Семь причин влюбиться в мужа - страница 24



- Ну, хочешь, в горшке с горохом, сметаной и перцем потушу?

- Знаешь, а вот на Мадаразаре их готовят в вине и с пряными травами…

- Не были мы на Мадаразаре, а потому не знаем. И вообще мы, должно быть, в поварском деле не разбираемся. Ишь, в вине ему подавай…

Чтобы задобрить засопевшую от обиды подругу, боцман поднялся, подкрутил усы, а потом, зайдя со спины, так крепко обнял, что тесемка, стягивающая горловину ее рубахи, не выдержав натиска, лопнула. Повариха ахнула и сомлела. Забыв о несчастном петухе, повернула голову для поцелуя. Неловко стукаясь об углы, парочка вывалилась из кухни, и вскоре из погребка, где для таких случаев был припасен тюфяк, раздались весьма характерные для любовных утех звуки. Одноглазый кот, что неторопливо умывался на подоконнике, немедленно бросил свое занятие. Ловко перепрыгнул на стол и, ухватив петуха за горло, поволок за печь.

Вдовствующая королева в этот вечер обошлась без куриного бульона.

***

Лючия Фарикийская считалась женщиной необыкновенной красоты. Несмотря на взрослого сына, она выглядела свежо, и никто не дал бы ей тех лет, которые у дам определенного возраста принято умалчивать. Королева-мать, а после смерти супруга она приобрела именно такой статус, вызывала восхищение не только вечной молодостью, но и добрым нравом.
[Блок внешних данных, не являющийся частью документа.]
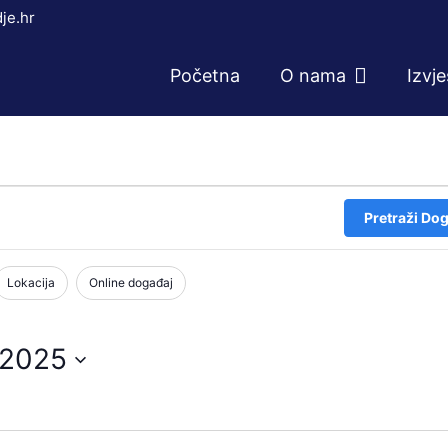
je.hr
Početna
O nama
Izvj
Pretraži Dog
Lokacija
Online događaj
.2025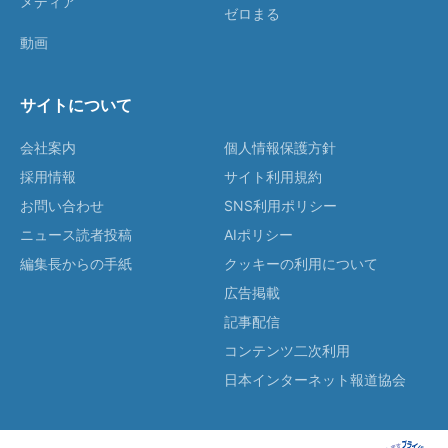
メディア
ゼロまる
動画
サイトについて
会社案内
個人情報保護方針
採用情報
サイト利用規約
お問い合わせ
SNS利用ポリシー
ニュース読者投稿
AIポリシー
編集長からの手紙
クッキーの利用について
広告掲載
記事配信
コンテンツ二次利用
日本インターネット報道協会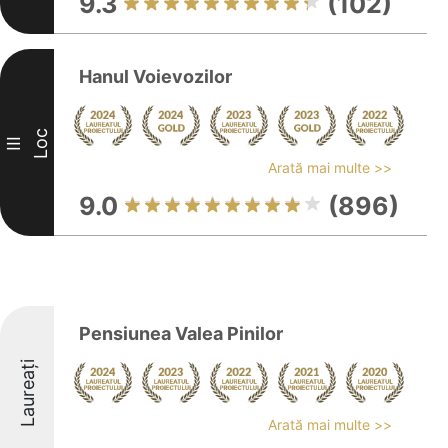
9.3
(102)
Hanul Voievozilor
Loc
III
Arată mai multe >>
9.0
(896)
Pensiunea Valea Pinilor
Laureați
Arată mai multe >>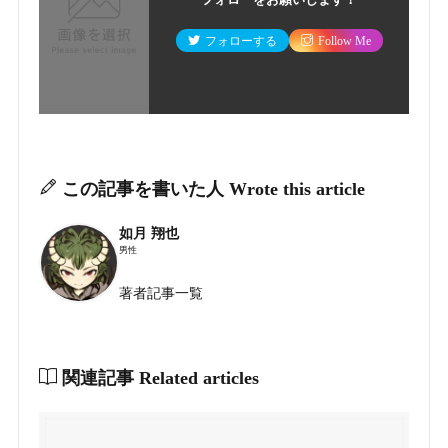
フォローする
Follow Me
この記事を書いた人
Wrote this article
如月 翔也
男性
著者記事一覧
関連記事
Related articles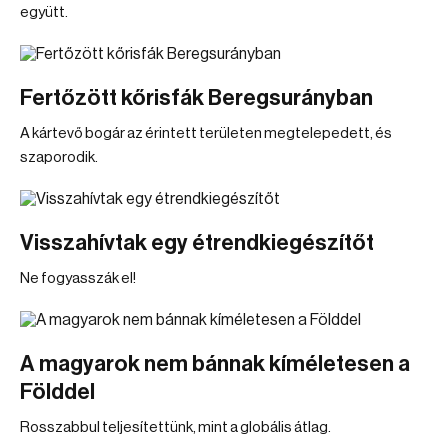
együtt.
Fertőzött kőrisfák Beregsurányban
A kártevő bogár az érintett területen megtelepedett, és
szaporodik.
Visszahívtak egy étrendkiegészítőt
Ne fogyasszák el!
A magyarok nem bánnak kíméletesen a
Földdel
Rosszabbul teljesítettünk, mint a globális átlag.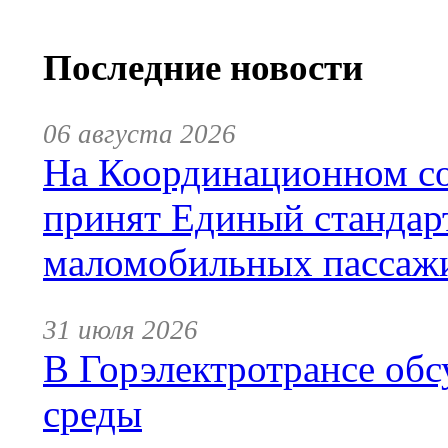
Последние новости
06 августа 2026
На Координационном со
принят Единый стандар
маломобильных пассаж
31 июля 2026
В Горэлектротрансе обс
среды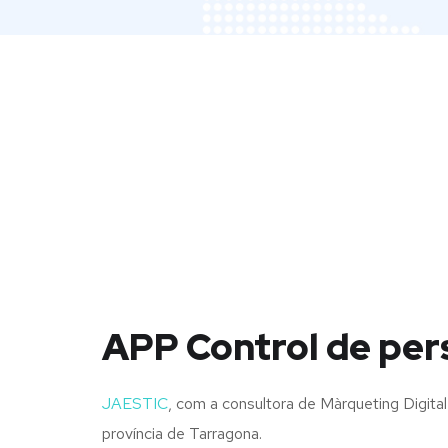
APP Control de per
JAESTIC
, com a consultora de Màrqueting Digital
província de Tarragona.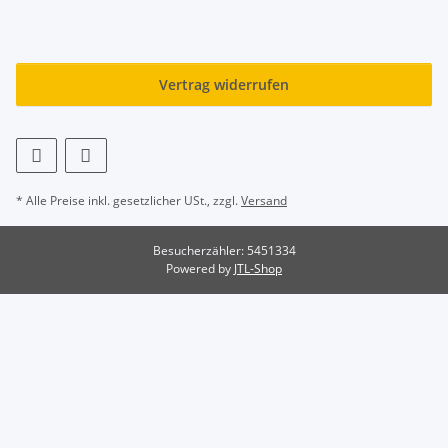
Vertrag widerrufen
* Alle Preise inkl. gesetzlicher USt., zzgl.
Versand
Besucherzähler: 5451334
Powered by
JTL-Shop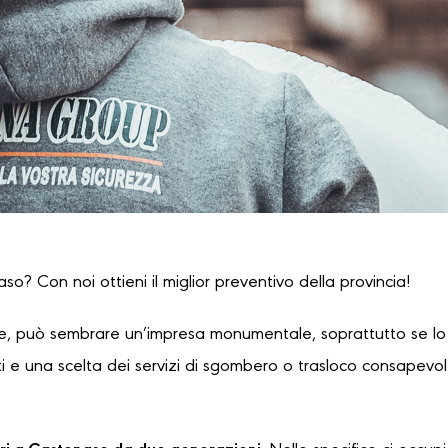
so? Con noi ottieni il miglior preventivo della provincia!
, può sembrare un’impresa monumentale, soprattutto se lo s
 e una scelta dei servizi di sgombero o trasloco consapevole,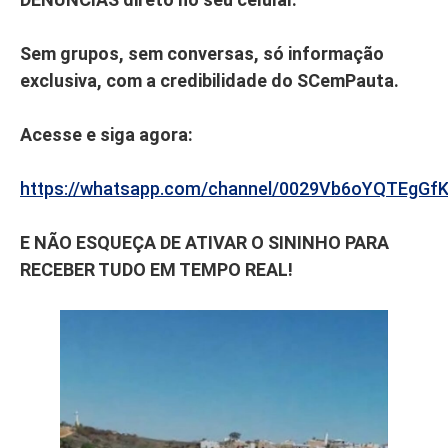
Sem grupos, sem conversas, só informação
exclusiva, com a credibilidade do SCemPauta.
Acesse e siga agora:
https://whatsapp.com/channel/0029Vb6oYQTEgGf
E NÃO ESQUEÇA DE ATIVAR O SININHO PARA
RECEBER TUDO EM TEMPO REAL!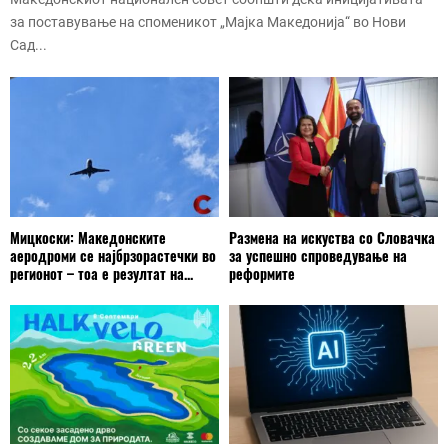
за поставување на споменикот „Мајка Македонија“ во Нови
Сад...
Мицкоски: Македонските
Размена на искуства со Словачка
аеродроми се најбрзорастечки во
за успешно спроведување на
регионот – тоа е резултат на...
реформите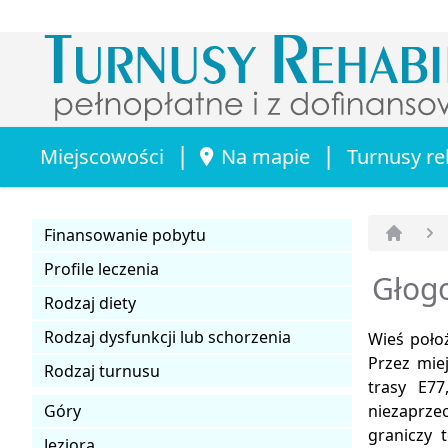
|
|
Miejscowości
Na mapie
Turnusy re
Finansowanie pobytu
Strona 
Profile leczenia
Głogo
Rodzaj diety
Rodzaj dysfunkcji lub schorzenia
Wieś poło
Przez mie
Rodzaj turnusu
trasy E7
Góry
niezaprze
graniczy 
Jeziora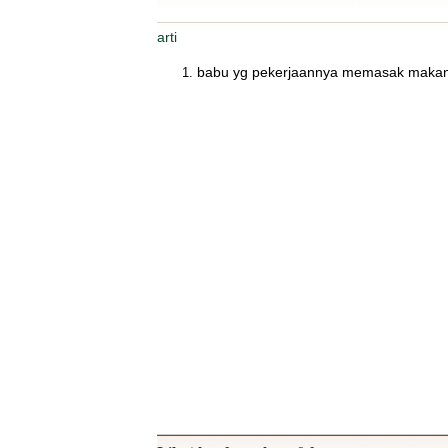
arti
babu yg pekerjaannya memasak maka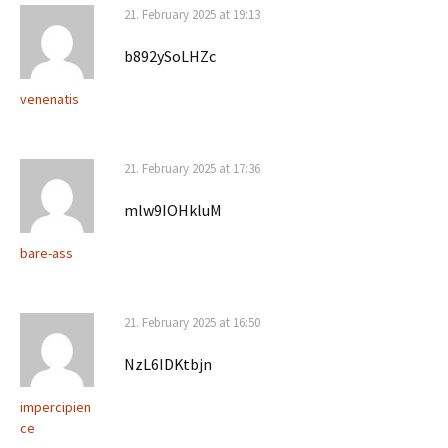
21. February 2025 at 19:13
b892ySoLHZc
venenatis
21. February 2025 at 17:36
mlw9IOHkluM
bare-ass
21. February 2025 at 16:50
NzL6IDKtbjn
impercipien
ce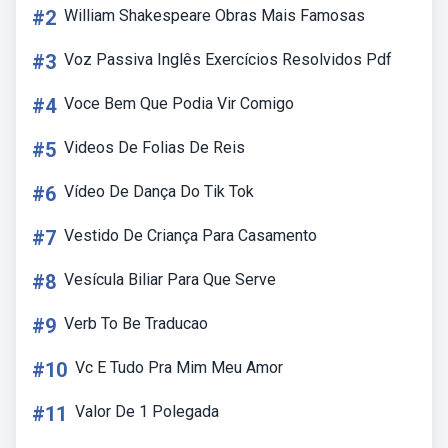
#2
William Shakespeare Obras Mais Famosas
#3
Voz Passiva Inglês Exercícios Resolvidos Pdf
#4
Voce Bem Que Podia Vir Comigo
#5
Videos De Folias De Reis
#6
Vídeo De Dança Do Tik Tok
#7
Vestido De Criança Para Casamento
#8
Vesícula Biliar Para Que Serve
#9
Verb To Be Traducao
#10
Vc E Tudo Pra Mim Meu Amor
#11
Valor De 1 Polegada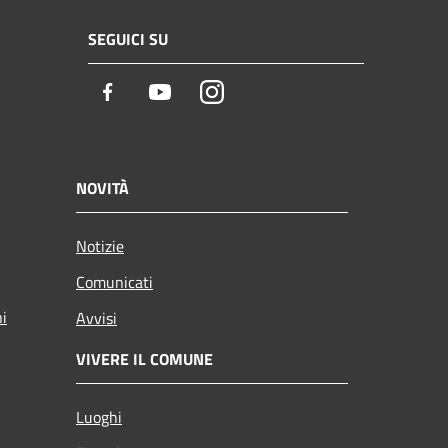
SEGUICI SU
Facebook
Youtube
Instagram
NOVITÀ
Notizie
Comunicati
ni
Avvisi
VIVERE IL COMUNE
Luoghi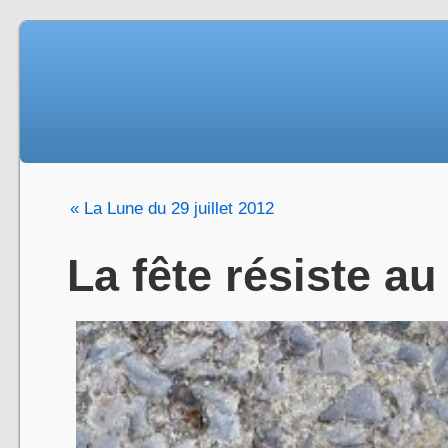
« La Lune du 29 juillet 2012
La fête résiste au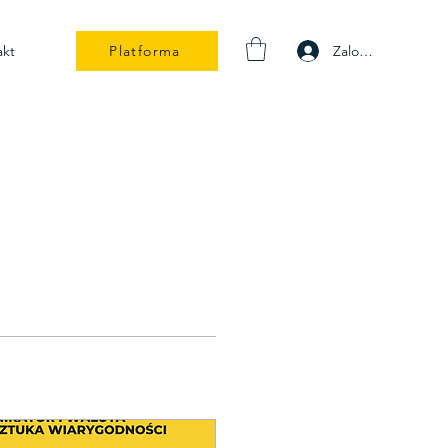
Zaloguj się
akt
Platforma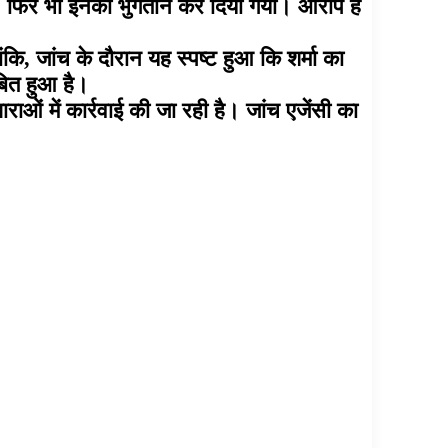
हीं। फिर भी इनका भुगतान कर दिया गया। आरोप है
।
कि, जांच के दौरान यह स्पष्ट हुआ कि शर्मा का
बित हुआ है।
ाओं में कार्रवाई की जा रही है। जांच एजेंसी का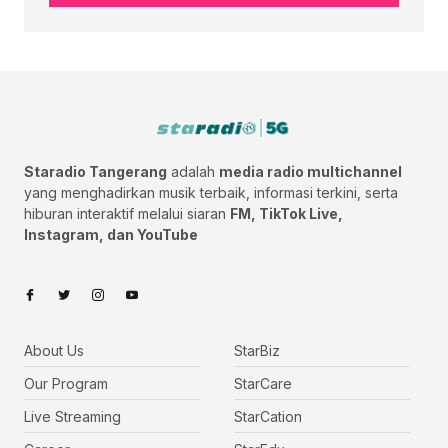
Staradio Tangerang
adalah
media radio multichannel
yang menghadirkan musik terbaik, informasi terkini, serta
hiburan interaktif melalui siaran
FM, TikTok Live,
Instagram, dan YouTube
About Us
StarBiz
Our Program
StarCare
Live Streaming
StarCation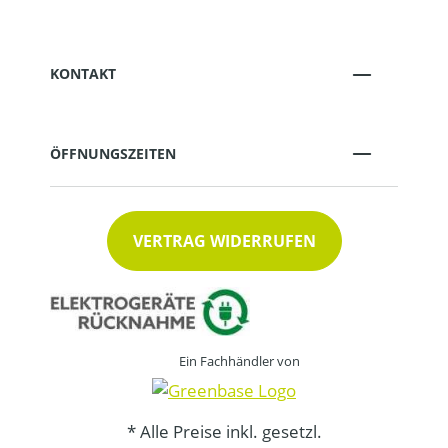
KONTAKT
ÖFFNUNGSZEITEN
VERTRAG WIDERRUFEN
Ein Fachhändler von
* Alle Preise inkl. gesetzl.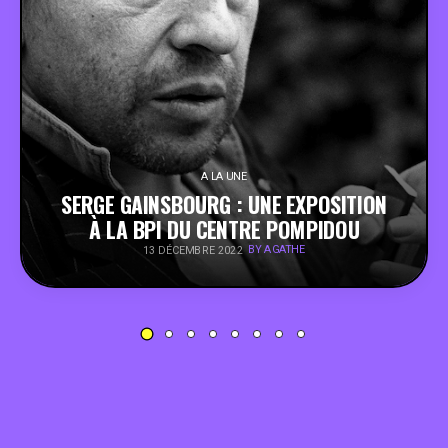
PEOPLE
FOOD
BONS PLANS
A LA UNE
SERGE GAINSBOURG : UNE EXPOSITION
SOUTENEZ KULTT
À LA BPI DU CENTRE POMPIDOU
BY AGATHE
13 DÉCEMBRE 2022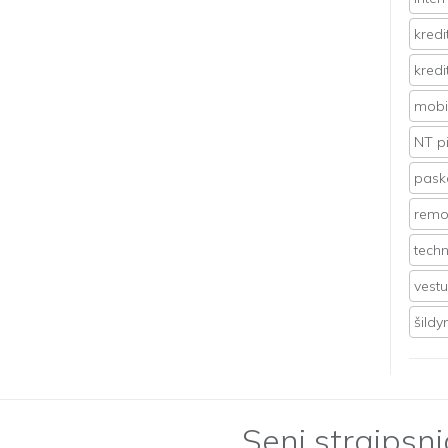
kredi
kredi
mobil
NT p
pasko
remo
techn
vest
šild
Seni straipsni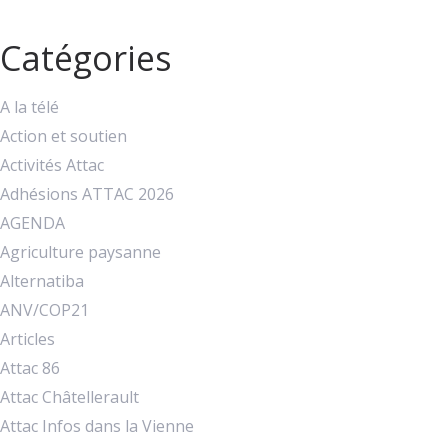
Catégories
A la télé
Action et soutien
Activités Attac
Adhésions ATTAC 2026
AGENDA
Agriculture paysanne
Alternatiba
ANV/COP21
Articles
Attac 86
Attac Châtellerault
Attac Infos dans la Vienne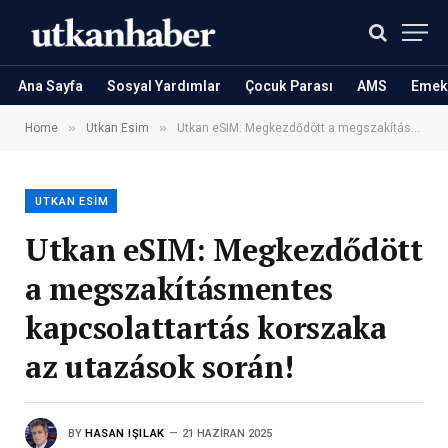
Ana Sayfa
Sosyal Yardımlar
Çocuk Parası
AMS
Emekl
»
»
Home
Utkan Esim
Utkan eSIM: Megkezdődött a megszakításmentes kapcsolattartás korszaka az utazások során!
UTKAN ESIM
Utkan eSIM: Megkezdődött
a megszakításmentes
kapcsolattartás korszaka
az utazások során!
BY
HASAN IŞILAK
21 HAZIRAN 2025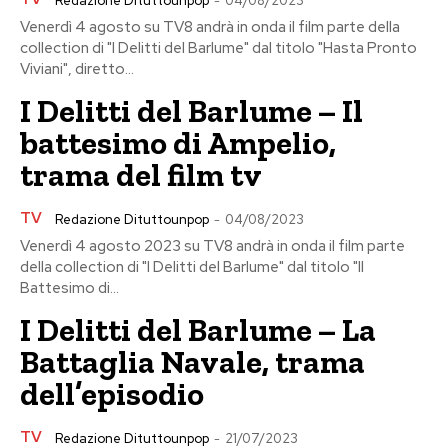
Redazione Dituttounpop
-
04/08/2023
Venerdì 4 agosto su TV8 andrà in onda il film parte della
collection di "I Delitti del Barlume" dal titolo "Hasta Pronto
Viviani", diretto...
I Delitti del Barlume – Il
battesimo di Ampelio,
trama del film tv
TV
Redazione Dituttounpop
-
04/08/2023
Venerdì 4 agosto 2023 su TV8 andrà in onda il film parte
della collection di "I Delitti del Barlume" dal titolo "Il
Battesimo di...
I Delitti del Barlume – La
Battaglia Navale, trama
dell’episodio
TV
Redazione Dituttounpop
-
21/07/2023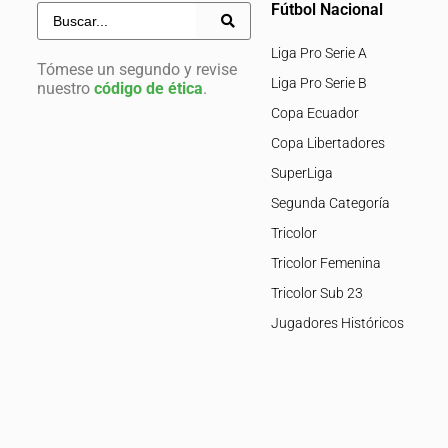
Fútbol Nacional
Liga Pro Serie A
Tómese un segundo y revise
Liga Pro Serie B
nuestro
código de ética
.
Copa Ecuador
Copa Libertadores
SuperLiga
Segunda Categoría
Tricolor
Tricolor Femenina
Tricolor Sub 23
Jugadores Históricos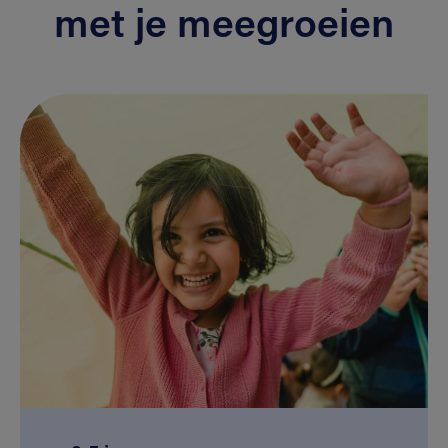
met je meegroeien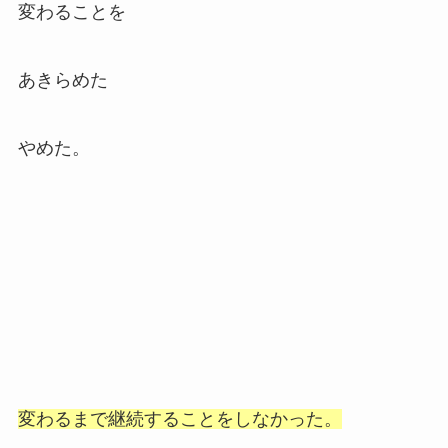
変わることを
あきらめた
やめた。
変わるまで継続することをしなかった。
Однако ей от природы не хватало характера, способности противостоять нападкам судьбы, нужной правителям жесткости, отчего она казалась хрупким цветком, способным растерять лепестки даже от легкого дуновения ветра. Нерешительность, страх ввязываться в спор, способность пасовать перед трудностями, частенько перерастающая в панические настроения, делали ее легкой добычей для агрессора. Пока король Вильхельм был жив, он оберегал любимую женщину, но теперь, после его внезапной кончины, Лючия и вовсе утратила твердость духа. Она искала опору в сыне, но не нашла ее в той мере, на какую рассчитывала: не все складывалось гладко в правящей семье Фарикии.

Утро Лючии начиналось традиционно: ее умывали, одевали и после легкого завтрака оставляли одну. Она любила это время суток. Здесь, в тайной комнате, ключ от которой хранился только у хозяйки покоев, вдовствующая королева чувствовала себя защищенной. Она саму себя сравнивала с жемчужиной, покоящейся в уютной раковине, и любое посягательство на извлечение ее из этой раковины воспринимала болезненно.

По заведенному еще покойным супругом порядку королеву нельзя было тревожить ни под каким, даже самым срочным, предлогом. Двери в ее покои в любом случае остались бы наглухо закрыты.

Кому как ни слугам знать добрый и даже робкий, совершенно не свойственный королевам, характер, но и они, сгорая от любопытства, гадали, чем же занимается Лючия в часы уединения.  Они замечали, что всякий раз, покидая тайную комнату, королева выглядела на удивление молодо, словно с упорством мага-часовщика поворачивала время вспять. И это неизбежно порождало слухи.

- Вот помяните мои слова, наша тихоня не так проста, как вы думаете, - прачка жгутом скрутила выполосканную простыню и с силой отжала ее. – Когда меня только взяли во дворец, она была совершенно седой. А поглядите на нее сейчас.

- Седая?! Да не может быть! – краснощекая девка, перемешивающая в кипящем баке белье, оторопело уставилась на товарку.

- Может! Чем, по-твоему, она занимается в секретной комнате?

- Я слышала, что можно омолодиться, намазав на лицо икру жабы, - встряла третья, локтем вытирая со лба пот.